On examination, he had adequate secondary sexual characteristics, including male pattern baldness, and testicles were normal in size bilaterally (253 ml). His BMI was 20.

Biochemistry results showed hypogonadotropic hypogonadism (with LH 0.7 IU/l, FSH 3.7 IU/l, Testosterone 1.60 mIU/l). Other hormonal results are normal. (9 am Cortisol 453 nmol/l, Free T4 14 pmol/l, TSH 1.51 mIU/l, Prolactin 273 mu/l). MRI scan of Pituitary was normal. Sperm count showed Oligospermia.

As fertility was the main concern, in view of above results and with history of intensive training (for Marathons) and also recent dietary change, he was advised to reduce his activity levels, recommended to regain some weight and was also referred to a dietician.

At three months review, he had gained 10 kg in weight (and not following Vegan diet) and also reduced the running distance from 120 miles/week to just 40 miles/week and the repeat morning Testosterone has improved to 8.02 nmol/l. After following the same, at 6months review his weight was stable, and still doing only 40 miles/week of running, and the morning Testosterone levels are in normal range at 11. 83 nmol/l.
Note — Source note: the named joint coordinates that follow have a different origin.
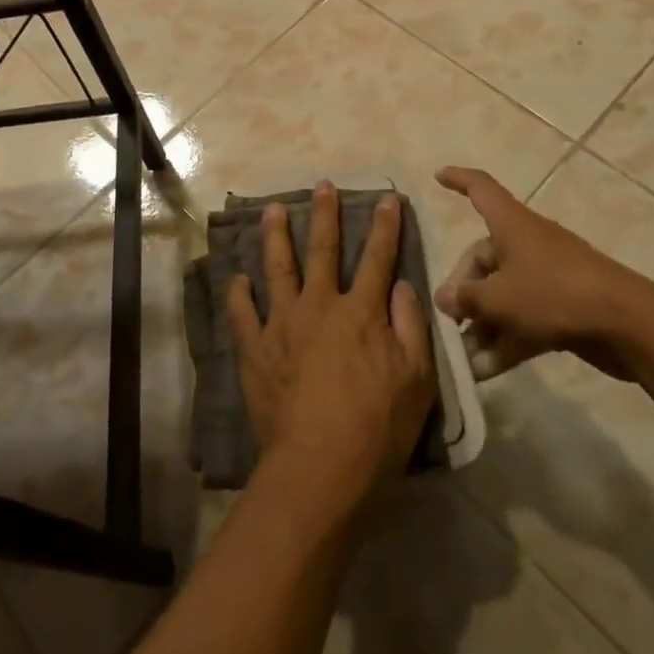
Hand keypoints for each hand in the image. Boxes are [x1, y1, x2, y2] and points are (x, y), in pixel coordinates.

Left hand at [225, 184, 436, 513]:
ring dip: (275, 236)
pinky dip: (238, 294)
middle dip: (324, 214)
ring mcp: (281, 324)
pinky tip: (236, 278)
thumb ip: (411, 327)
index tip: (386, 197)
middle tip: (321, 185)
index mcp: (361, 312)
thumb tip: (403, 285)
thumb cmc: (377, 428)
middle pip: (322, 250)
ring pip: (277, 268)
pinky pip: (242, 314)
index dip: (384, 226)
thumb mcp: (417, 380)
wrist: (320, 468)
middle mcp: (319, 306)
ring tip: (272, 210)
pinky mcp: (254, 349)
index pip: (378, 258)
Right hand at [434, 166, 648, 381]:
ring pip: (503, 296)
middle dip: (464, 292)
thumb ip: (466, 298)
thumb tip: (444, 298)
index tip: (438, 175)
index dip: (458, 179)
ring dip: (482, 326)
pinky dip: (505, 340)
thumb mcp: (498, 297)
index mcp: (511, 225)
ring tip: (464, 359)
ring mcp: (546, 277)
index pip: (480, 189)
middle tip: (449, 321)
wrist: (626, 324)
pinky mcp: (562, 308)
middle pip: (484, 259)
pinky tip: (485, 372)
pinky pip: (523, 319)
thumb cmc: (552, 294)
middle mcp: (526, 245)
He had mentioned that his Partner is now pregnant. And his libido and erectile dysfunction have improved as well.

Conclusion: Intensive training for Marathon with dietary restriction have caused hypothalamic hypogonadism in this patient, and changes in exercise intensity and duration and weight gain with appropriate dietary changes, has resolved the Hypothalamic amenorrhoea spontaneously.